Some people have shoes and clothes fetishes and yes I have a fetish, several in fact but I choose to share one with you. My fetish is feather pillows and high thread count sheets. Yes, I know it sounds weird but sleeping is really important to me and good sleep is essential to keep my naughty side afloat.
I cannot stand those polyester pillows and sheets you can stick your toes through after one washing. Feather pillows and down comforters for this kid is a must. Sleeping naked feels so damn good when you can climb into a bed with freshly laundered high thread count sheets and a nice feather pillow or two.
A friend of mine told me they do not have feather pillows in Nigeria and I cannot understand why because they eat so much damn chicken they are starting to lay their own eggs over there. I cannot sleep well with cheap pillows, sheets and blankets because well I just fucking can’t.
Sleeping in the wet spot doesn’t even seem to bother me with good sheets and I love to feel soft fabric against my bare ass and between my legs. I get to hot at night and I play blanket on blanket off all night and I like to hold a feather pillow to my chest because they are always cold on one side.
If there isn’t a blanket between my legs there is a pillow and once was a man, I still prefer a man between my legs but we can’t have everything now can we? I also have this thing for a king size bed because I am such a player as I am all over that bitch like sweat on balls.
I toss and turn all night long and when my husband was alive he hated it when I put my cold feet on him, which was every night because I have cold feet. He used to get so pissed he would go sleep on the couch, lol aren’t I a devious bitch? That was my plan all along.
I figure it this way, if you’re in my bed we play and if we don’t play you don’t need to be in my bed and the couch is just fine for you. No, I never kicked him out of bed he went willingly which I so enjoyed because sleeping in a king size bed with someone who doesn’t want to play just is poor taste.
You can have your Maserati and mansion and I will be more than thrilled with my feather pillows and comforters and those awesome sheets. I really only have two things that I consider a must in my life and the second one is toiletries and bath soaps from France.
My daughter brought me some soaps back from France and I am so in love with them that I will not shower without them and that’s why I have like a dozen bars of soap in the bath and shower. I would eat beans for a month if I had to so I could always have my soap and I just enjoy how good I smell stepping out of the bath or shower.
These things all tie into one because I like to take a bath and dry off quickly and run from the bathroom and jumping into bed.
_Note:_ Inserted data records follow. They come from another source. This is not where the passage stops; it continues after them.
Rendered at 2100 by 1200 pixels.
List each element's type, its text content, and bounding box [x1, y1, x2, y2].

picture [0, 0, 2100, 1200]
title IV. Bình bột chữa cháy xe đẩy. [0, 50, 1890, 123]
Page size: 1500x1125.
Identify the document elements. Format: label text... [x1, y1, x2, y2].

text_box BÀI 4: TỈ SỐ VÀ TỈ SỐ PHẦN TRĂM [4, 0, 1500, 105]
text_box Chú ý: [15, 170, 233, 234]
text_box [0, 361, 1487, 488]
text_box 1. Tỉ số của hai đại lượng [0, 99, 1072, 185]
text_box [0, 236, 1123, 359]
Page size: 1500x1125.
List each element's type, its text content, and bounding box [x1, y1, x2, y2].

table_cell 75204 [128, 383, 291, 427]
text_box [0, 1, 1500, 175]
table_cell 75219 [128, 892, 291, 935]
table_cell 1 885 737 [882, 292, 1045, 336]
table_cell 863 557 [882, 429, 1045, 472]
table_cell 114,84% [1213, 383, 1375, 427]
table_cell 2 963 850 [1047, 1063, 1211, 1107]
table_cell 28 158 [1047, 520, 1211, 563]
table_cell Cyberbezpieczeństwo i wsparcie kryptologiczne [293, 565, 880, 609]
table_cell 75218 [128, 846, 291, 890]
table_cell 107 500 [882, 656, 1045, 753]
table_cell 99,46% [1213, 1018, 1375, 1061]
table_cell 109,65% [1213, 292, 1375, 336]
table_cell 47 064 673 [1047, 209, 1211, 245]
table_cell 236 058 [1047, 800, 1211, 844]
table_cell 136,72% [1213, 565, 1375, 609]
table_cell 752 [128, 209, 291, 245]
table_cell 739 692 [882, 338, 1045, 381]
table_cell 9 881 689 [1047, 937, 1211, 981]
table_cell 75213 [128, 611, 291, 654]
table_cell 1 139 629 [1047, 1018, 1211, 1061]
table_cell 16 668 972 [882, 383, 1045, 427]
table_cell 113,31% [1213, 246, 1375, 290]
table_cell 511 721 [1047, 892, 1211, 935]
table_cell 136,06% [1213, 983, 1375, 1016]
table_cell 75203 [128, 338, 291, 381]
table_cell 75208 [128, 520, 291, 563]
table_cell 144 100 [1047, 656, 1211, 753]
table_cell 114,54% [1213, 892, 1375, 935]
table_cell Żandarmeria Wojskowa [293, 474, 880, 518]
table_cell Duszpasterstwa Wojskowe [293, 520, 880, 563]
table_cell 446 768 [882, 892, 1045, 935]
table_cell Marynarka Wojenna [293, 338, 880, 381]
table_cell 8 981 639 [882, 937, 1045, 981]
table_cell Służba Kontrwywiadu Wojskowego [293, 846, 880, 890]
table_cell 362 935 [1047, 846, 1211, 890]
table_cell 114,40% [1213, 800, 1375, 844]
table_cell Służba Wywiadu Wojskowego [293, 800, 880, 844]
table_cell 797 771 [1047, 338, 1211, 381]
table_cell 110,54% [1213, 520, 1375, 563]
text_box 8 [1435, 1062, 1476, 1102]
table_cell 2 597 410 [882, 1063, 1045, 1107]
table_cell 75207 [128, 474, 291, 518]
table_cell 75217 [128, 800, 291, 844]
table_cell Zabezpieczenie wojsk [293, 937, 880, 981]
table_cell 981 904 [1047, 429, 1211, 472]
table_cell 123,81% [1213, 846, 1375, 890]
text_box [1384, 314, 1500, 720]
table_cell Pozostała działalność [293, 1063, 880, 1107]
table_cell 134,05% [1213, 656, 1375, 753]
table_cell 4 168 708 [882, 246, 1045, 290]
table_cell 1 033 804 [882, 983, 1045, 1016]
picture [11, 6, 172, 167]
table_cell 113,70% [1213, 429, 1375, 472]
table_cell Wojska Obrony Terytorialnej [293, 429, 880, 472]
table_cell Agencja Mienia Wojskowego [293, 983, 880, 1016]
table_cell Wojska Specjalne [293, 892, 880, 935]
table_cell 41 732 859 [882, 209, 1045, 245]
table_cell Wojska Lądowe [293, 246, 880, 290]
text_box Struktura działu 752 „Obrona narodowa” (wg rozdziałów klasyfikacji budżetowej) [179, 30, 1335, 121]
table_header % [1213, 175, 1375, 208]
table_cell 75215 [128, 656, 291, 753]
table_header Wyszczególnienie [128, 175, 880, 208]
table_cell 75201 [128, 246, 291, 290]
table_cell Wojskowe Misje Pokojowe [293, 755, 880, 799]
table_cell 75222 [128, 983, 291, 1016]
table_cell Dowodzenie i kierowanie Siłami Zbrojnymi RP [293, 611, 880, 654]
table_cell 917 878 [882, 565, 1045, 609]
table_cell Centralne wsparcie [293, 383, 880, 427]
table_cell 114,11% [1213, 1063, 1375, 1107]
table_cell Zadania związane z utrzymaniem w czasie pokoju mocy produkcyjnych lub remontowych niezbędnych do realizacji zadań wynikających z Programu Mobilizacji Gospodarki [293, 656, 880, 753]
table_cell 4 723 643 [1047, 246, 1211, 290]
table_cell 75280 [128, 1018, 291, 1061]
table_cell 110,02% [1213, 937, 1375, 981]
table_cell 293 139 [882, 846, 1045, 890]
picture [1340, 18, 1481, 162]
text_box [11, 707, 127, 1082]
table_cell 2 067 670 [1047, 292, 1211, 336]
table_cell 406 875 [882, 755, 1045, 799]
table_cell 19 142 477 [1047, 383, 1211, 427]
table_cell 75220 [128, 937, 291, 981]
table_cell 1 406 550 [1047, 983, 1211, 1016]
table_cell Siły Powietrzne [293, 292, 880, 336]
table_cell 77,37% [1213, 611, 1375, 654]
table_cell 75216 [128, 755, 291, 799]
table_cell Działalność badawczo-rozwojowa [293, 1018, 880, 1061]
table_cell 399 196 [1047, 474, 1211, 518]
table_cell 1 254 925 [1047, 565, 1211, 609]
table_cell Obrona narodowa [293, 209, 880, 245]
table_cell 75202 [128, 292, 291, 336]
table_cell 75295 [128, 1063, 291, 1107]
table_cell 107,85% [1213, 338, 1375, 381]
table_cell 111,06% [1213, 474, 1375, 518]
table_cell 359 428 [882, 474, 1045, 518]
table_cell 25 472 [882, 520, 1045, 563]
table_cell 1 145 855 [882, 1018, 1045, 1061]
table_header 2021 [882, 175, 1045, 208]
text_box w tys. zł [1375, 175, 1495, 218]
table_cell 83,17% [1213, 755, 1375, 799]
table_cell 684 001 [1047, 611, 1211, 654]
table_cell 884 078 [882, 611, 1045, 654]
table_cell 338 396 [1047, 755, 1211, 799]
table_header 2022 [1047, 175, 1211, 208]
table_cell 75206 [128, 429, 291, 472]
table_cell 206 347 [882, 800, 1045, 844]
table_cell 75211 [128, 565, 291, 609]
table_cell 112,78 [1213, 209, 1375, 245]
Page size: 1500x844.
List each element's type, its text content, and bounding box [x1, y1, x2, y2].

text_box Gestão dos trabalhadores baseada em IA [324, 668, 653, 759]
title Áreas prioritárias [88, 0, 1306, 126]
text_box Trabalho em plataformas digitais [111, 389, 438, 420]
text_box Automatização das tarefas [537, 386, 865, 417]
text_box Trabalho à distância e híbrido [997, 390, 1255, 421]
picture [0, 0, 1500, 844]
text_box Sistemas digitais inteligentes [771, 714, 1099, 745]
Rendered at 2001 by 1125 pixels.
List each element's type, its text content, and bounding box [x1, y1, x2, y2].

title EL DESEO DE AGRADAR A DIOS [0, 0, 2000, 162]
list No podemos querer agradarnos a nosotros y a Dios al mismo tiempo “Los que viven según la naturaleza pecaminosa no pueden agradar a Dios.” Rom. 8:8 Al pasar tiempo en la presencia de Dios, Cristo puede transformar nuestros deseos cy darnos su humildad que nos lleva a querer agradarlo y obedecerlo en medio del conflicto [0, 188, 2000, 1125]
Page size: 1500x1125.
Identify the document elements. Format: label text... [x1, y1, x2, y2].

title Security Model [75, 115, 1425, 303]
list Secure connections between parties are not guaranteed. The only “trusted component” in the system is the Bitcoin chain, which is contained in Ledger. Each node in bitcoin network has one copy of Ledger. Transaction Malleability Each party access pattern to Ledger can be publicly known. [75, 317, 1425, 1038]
I have to jump because the bed is either to tall or my legs to short and I haven’t figured out which yet. My bedroom is 19′ x 20′ which is pretty big for the average homeowner and it is a fun room because I make it fun.
There is something about waking up to a crisp fall morning and you want to cuddle to stay warm but in my case the only cuddling going on is with my pillows and blankets. It gets damn lonely especially when I am so horny every day, o that’s right I am not supposed to admit I am always horny because to do so makes me appear to be a slut, right?
I am no slut just a someone who enjoys sex and a king size bed and I am finally starting to sleep in the middle of the bed instead of hanging off the side waiting for my husband to fall asleep so I don’t have to listen to his bullshit. I do not feel bad about saying that because of the way our relationship was and if you think less of me then pack up your vibrator bitch and move on.
Sleep is very important for our bodies and minds and I enjoy the feel of a comfortable bed under my body when I am exhausted or horny but I like my bed, not motel or hotel beds because I do not know who was doing what in that bed before I got there and that blanket on top, well that thing never gets washed.
I am in the market for a new king size mattress because the one my husband and I slept on was thrown away shortly after he died. I just could not sleep on that mattress not only because we slept in it, because sleeping is practically all we did in bed. He wouldn’t give me what I needed when I needed it and that didn’t sit well with me.
Then when he became impotent he wanted me to go down on him like for hours and I just gave up all together. The jacuzzi bath tub became my best friend and he would hear me getting loud in the bath and ask if I was alright, lmao.